Nausea filled Brian’s body. He wasn’t sure how he felt about Hannah’s decision. Logistically, having a kid was a bad idea considering how distant they’d both been lately. But then again, that could be exactly the reason why they should have one. It could bring them together again. Take things back to how they were.
He took in a deep breath. Steadied himself, like the therapist told him to. Cleared his thoughts, emptied his mind of all noise. “I respect your decision. Have a good day.”
He smiled at Hannah and walked out of the kitchen.
He stopped when he got to the kitchen door. Stopped, wanted to turn around and tell Hannah how much he loved her, how much she meant to him. How much he’d always love her.
But his phone vibrated in his pocket like it always bloody did, dammit.
He lifted
it out. Put it to his ear. “Yeah?”
“Brian,” Brad said. “You want to get down to work right now. It’s about the Eye Snatcher.”
“The—”
“It’s what the papers are calling him. You on your way?”
Brian turned around and looked at Hannah while she tapped away on her laptop. He wanted to stay. Stay and talk things through with her. Talk things through, like adults. “I’ll be there in… in an hour or so. Any word on Patrick’s DNA at the scenes? Conclusive evidence?”
“We’ve got another body,” Brad said. “Another girl. And she went missing last night. After Patrick Selter died.”
A wave of sickliness battered against Brian. He felt the sides of his mouth dropping, felt the heat draining from his face. “I’ll be right there,” he said.
Baby talk would have to wait.
TWENTY-FOUR
Brian pushed open the rickety, rotting door to the apartment block where the third body had been found and immediately wished he hadn’t eaten his Weetabix that morning.

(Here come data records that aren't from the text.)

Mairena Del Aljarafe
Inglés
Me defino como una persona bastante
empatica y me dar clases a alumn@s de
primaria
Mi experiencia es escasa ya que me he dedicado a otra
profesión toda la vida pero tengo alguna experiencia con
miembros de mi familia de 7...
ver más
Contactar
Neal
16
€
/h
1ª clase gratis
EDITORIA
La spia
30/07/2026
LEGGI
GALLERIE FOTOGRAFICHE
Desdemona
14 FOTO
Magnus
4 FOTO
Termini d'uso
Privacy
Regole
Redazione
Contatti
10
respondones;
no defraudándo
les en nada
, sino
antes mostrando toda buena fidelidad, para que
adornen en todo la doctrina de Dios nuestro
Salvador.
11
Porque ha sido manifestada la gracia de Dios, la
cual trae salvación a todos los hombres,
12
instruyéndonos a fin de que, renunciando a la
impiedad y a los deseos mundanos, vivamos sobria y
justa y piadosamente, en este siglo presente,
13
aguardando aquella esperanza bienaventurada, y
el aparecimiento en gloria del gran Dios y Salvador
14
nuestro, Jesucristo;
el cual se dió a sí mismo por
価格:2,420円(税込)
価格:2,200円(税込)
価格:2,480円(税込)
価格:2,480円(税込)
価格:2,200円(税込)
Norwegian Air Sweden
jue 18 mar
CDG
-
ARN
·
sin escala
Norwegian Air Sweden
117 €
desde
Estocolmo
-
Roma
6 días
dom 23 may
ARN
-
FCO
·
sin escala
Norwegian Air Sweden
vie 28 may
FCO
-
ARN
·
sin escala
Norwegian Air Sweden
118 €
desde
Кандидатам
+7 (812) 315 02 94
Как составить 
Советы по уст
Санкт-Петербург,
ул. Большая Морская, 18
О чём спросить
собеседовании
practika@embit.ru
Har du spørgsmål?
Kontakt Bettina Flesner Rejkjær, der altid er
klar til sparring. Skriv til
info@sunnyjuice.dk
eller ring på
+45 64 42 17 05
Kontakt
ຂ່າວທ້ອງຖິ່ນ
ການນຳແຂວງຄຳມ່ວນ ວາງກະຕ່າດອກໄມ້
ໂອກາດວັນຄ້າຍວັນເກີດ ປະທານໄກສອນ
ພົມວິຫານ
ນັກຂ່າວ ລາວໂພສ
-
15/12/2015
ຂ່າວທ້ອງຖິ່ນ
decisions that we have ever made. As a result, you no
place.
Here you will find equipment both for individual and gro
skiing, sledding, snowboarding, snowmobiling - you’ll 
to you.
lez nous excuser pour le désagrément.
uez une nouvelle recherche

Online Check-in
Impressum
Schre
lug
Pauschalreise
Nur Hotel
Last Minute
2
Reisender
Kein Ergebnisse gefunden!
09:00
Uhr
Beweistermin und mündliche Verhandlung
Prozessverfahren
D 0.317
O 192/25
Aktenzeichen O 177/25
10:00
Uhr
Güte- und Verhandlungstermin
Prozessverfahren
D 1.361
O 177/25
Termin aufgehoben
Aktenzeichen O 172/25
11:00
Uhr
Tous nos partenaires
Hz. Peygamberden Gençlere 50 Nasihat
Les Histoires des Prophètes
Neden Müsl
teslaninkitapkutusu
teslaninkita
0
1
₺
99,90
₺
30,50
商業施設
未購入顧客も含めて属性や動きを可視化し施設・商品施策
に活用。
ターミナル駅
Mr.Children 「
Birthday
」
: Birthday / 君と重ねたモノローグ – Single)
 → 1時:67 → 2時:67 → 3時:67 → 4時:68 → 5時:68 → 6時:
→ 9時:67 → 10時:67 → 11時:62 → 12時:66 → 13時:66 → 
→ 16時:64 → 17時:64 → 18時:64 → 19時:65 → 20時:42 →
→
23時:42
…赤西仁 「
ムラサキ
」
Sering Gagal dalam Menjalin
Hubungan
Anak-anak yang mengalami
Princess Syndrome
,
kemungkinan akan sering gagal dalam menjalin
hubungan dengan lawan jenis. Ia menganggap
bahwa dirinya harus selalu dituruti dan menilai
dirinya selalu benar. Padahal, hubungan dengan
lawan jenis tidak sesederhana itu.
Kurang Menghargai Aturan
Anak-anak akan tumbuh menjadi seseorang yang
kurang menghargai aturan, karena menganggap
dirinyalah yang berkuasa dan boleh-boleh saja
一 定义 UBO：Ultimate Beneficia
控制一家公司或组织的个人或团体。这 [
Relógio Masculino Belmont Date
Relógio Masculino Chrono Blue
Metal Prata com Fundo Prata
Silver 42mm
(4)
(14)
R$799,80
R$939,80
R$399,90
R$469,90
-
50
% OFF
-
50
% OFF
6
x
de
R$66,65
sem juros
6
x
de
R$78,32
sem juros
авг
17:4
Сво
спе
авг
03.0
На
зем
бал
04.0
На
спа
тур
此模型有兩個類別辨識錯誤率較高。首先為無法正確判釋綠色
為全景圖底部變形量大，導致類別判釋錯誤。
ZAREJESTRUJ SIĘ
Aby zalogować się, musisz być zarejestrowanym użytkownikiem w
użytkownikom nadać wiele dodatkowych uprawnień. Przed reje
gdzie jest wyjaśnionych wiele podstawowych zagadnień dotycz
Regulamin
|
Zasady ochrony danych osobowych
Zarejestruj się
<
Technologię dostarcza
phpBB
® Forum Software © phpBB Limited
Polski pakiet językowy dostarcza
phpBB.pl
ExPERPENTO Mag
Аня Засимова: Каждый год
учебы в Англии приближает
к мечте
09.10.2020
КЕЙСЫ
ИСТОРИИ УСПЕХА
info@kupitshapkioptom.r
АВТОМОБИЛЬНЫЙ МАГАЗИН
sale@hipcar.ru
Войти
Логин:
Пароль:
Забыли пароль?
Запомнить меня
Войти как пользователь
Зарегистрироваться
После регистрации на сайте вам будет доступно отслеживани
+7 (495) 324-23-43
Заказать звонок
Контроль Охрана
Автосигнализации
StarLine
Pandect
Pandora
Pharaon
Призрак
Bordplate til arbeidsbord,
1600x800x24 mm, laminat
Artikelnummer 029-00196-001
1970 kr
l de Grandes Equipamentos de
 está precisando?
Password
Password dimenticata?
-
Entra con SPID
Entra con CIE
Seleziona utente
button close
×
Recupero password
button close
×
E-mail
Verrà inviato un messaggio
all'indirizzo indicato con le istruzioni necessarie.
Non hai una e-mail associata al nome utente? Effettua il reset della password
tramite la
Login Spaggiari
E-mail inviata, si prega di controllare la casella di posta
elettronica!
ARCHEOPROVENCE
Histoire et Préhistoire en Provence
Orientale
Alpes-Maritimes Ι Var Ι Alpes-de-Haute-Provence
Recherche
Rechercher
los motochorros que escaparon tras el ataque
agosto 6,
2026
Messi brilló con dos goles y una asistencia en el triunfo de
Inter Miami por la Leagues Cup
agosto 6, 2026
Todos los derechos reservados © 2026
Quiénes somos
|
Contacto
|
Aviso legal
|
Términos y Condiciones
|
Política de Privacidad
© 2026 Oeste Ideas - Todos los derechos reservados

The block was just outside of town in a quiet little suburban area. A lot of kids hung around here—cycled around at night, went in abandoned old flats to smoke pot.
Abandoned old flats like this one.
Brian stepped in through the door. He felt glass cracking underneath his shoes. Behind him, he could hear the chatter of fellow officers, of concerned members of the public all gathering around to see what was going on. The snap of journalists’ cameras and people’s phones lit up the darkened hallway.
“Who found her?” Brian asked.
Brad followed him into the cramped little hall area. “Few kids were cycling around here this morning. Saw an open door and one of them goes in to hide from his friends. Finds her like this. The puke you just stepped in is his.”
Brian lifted his foot. Stickiness on his favourite Timberland shoes, and the sour smell of sick. “Fuck.”
He looked to the left, where the lounge door was ajar. He didn’t have to look far to see the Janie Doe.